YİNE, YENİ, YENİDEN !!!
Wow, bugun tam 8 yıl sonrat tekrar blog yazmaya karar verdim. eskiden kalan bu bloğumu hatırlamıyordum bile. Yepyeni bir blog mu açmalıydım yoksa esksinden devem mı etmeliydim karar veremesemde bu ingilizce yazılmıs 8 postu okuyunca içime bir sıcaklık geldi ve neden kaldıgım yerden devam etmeyeyimki dedim, sonucta bunları yazan yine aynı ben. Yazmanın iyilestirici oldugunu söylerler, zihni yaratıcılığa sürüklediğini boşalttığını ve rahatlattığını. Belki 8 yıl sonra yine anıları burada biriktirmek harika. Burada gelişmeyi, değişmeyi, rahatlamayı hayatıma aldığım yenilikleri sizinle paylaşmayı umuyorum. net belirlediğim bir konu başlığım yok. Hikaye 26 yasında, iş hayatına yeni adım atmış, yanlız yaşayan, yapmak istediği çok şey olan taze ama aynı zamanda yorgun genç doktor hakkında. Bu bloğu yazmaya başlama zamanımın da altını çizmek isterim; şu günlerde covid-19 salgını dünyayı sarmış durumda. karantinada 3. günümdeyim. Hafif semptomlar nedenyle hastanede olası bir bulaşa sebep vermemek için izinliyim. Kesin bir tanım yok ama riske atılmicak ciddi bir ortam var. Evde bukadar boş zamanım varken yapmayı isteyip cok yoğun çalışmaktan hem yapamadığım şeyleri yapmayı hem de burda minik şeyleri büyük mutluluklara dönüştürebilir miyiz çalışmaları yapmak istiyorum.

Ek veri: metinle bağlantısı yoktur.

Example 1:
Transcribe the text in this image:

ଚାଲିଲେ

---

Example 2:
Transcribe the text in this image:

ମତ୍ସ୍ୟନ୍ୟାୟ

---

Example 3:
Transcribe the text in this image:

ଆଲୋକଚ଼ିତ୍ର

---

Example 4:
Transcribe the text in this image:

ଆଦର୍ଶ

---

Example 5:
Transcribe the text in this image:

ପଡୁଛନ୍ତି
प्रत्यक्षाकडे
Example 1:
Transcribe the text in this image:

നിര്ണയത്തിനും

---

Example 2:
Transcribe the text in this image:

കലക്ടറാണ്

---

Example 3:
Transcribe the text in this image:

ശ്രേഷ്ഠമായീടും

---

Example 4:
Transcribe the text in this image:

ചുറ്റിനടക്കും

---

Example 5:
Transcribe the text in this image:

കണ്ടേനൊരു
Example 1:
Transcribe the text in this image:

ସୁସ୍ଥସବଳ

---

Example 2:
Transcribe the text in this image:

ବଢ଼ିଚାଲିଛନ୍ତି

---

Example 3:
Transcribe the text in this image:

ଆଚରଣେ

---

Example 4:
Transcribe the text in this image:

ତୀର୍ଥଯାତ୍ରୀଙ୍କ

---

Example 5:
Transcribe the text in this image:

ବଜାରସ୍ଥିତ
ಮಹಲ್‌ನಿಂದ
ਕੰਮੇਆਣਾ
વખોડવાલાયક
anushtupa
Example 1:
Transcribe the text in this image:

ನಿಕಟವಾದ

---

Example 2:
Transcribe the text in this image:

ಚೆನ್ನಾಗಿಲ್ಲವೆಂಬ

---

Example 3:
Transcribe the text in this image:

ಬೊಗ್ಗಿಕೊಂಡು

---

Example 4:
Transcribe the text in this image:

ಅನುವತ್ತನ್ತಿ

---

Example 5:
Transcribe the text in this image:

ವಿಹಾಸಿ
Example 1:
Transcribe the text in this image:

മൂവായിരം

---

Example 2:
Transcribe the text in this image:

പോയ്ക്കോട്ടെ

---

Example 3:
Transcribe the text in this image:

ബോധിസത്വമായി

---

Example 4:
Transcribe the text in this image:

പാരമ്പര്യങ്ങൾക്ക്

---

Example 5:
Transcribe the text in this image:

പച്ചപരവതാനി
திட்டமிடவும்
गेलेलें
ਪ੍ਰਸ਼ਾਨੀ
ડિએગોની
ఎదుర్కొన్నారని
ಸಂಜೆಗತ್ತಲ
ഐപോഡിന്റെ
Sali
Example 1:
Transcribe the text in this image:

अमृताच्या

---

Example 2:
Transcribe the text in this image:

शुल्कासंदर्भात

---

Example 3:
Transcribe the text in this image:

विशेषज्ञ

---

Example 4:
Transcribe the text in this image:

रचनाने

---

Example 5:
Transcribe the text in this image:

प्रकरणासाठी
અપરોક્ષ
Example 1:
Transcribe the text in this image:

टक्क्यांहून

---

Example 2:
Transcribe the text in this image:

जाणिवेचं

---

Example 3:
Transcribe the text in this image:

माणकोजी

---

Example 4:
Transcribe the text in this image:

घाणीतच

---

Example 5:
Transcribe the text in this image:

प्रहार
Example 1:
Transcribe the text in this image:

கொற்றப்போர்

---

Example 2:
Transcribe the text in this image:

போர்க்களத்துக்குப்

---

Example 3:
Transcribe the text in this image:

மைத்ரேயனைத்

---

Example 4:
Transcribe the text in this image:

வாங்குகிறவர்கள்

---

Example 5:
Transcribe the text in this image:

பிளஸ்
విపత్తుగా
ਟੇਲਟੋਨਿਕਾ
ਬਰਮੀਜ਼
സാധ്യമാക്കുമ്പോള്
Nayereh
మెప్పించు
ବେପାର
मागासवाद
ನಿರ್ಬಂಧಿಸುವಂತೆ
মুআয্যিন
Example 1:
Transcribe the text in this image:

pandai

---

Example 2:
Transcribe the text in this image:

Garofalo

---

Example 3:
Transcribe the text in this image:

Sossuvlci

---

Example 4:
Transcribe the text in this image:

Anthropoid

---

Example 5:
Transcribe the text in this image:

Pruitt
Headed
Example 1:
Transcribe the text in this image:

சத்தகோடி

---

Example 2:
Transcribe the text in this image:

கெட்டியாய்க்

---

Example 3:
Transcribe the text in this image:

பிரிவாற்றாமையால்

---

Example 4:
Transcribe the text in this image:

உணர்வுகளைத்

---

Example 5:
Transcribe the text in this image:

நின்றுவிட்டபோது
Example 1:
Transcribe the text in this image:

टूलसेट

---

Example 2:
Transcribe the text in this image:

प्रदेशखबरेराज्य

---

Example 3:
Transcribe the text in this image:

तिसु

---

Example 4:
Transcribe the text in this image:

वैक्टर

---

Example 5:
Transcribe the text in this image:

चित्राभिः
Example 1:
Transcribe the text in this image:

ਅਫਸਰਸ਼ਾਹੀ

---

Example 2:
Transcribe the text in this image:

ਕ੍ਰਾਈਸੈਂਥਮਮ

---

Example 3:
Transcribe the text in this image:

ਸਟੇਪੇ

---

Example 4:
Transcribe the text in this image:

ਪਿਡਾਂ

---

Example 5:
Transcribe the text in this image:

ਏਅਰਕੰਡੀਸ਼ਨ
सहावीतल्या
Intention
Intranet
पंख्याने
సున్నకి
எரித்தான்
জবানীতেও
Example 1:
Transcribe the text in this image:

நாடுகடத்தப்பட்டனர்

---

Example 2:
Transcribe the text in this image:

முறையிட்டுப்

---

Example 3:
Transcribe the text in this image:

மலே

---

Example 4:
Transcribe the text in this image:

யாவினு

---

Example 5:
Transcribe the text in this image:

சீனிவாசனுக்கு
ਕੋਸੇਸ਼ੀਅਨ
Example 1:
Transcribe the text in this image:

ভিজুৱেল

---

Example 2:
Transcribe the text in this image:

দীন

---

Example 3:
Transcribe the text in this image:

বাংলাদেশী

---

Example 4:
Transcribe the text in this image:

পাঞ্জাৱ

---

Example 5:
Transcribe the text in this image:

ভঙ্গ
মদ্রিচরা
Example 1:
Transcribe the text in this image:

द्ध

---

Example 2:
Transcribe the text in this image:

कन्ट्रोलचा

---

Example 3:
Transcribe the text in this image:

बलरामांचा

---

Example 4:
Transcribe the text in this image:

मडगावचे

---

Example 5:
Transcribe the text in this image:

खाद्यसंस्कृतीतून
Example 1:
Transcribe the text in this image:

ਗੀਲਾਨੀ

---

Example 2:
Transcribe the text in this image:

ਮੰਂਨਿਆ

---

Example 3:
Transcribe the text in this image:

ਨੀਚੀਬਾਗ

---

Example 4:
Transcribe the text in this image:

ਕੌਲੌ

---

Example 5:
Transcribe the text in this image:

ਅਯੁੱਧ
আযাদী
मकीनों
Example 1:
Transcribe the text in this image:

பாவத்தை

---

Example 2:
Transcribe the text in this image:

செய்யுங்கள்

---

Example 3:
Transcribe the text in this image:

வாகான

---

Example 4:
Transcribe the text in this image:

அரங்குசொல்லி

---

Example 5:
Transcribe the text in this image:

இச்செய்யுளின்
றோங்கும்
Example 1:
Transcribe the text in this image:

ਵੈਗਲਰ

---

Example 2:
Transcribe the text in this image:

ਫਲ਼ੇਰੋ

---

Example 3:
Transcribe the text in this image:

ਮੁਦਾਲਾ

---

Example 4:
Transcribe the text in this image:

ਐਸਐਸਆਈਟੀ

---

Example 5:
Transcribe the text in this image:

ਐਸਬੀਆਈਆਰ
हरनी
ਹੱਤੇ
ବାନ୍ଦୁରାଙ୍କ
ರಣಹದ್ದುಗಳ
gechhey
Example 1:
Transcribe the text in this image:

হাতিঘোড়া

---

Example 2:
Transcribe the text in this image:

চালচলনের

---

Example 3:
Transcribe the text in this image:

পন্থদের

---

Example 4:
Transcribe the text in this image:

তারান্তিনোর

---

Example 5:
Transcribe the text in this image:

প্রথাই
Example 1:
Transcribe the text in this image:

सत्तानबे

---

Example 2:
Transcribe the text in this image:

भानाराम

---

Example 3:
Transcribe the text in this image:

Bu açılıştan sonra gelelim özetle neler var gündemimde. gezmeyi çok seven biri olsamda bu evde kapanış da bambaşka bir gezi gibi geliyor bana. Evde olmayı özlemişim. Sabah istediğim saatte kalmak ne kadar değerliymiş, kahveyi boğazım ve dilim yanmadan içebilmek, buzdolabım ne kadar dopdolu olmasada (malum markete bile cok cıkmamak gerek) eldeki mazemelerle mini bir kahvaltı tabağı hazırlamak. İnsan elindekileri azaltmalı ve sıkıca tutunmalı. cok fazla malzeme, cok fazla esya, yiyecek, düşünce herseyi sadelestirmeli insan. Az olanı nasıl degerlendiririm calısması yapmalıyız bazen. Elimin altında hersey olmadan da hayatta kalabilirim ve mutlu olablirim.
Uzun zamandır kendimi dinleyemicek, küçük zevklerime zaman ayıramayacak kadar yorgun ve isteksizdim. Ayda 10 tane nöbet ve ertesi günü evde netflix karsısında bayılarak, yarınki nöbet hakkında kaygılanarak gecti son 10 ayım. baktığımda cok sey yapmısım aslında az ama cok degerli olan bos zamanlarımda. Yepyeni bir ev kurmak, yeni bir semtte oturmak, is hayatının stresiyle baş etmek ve hala aslında bir eğitimin parçası olmak, herşey yepyeni. Bunları oturtmaya calışırken araya güzel arkadaş bulusmaları, yeni hobi deneyimleri, güzel mekan keşifleri, yeni tarif denemeleri şöyle bir baktım da elimden geldiğince çabalamışım. bu çabalarım ve yeni keşiflerimin paylaşımını ve nekadar iyi geldiğini burada daha kalıcı kılmak ve progresi analizlemek için çıkıyorum bloggercılık yolculuğuna. Umarım bana katılırsınız ve sesimi duyurabildiklerim olur. çok sevgiler yine görüşmek dileğiyle.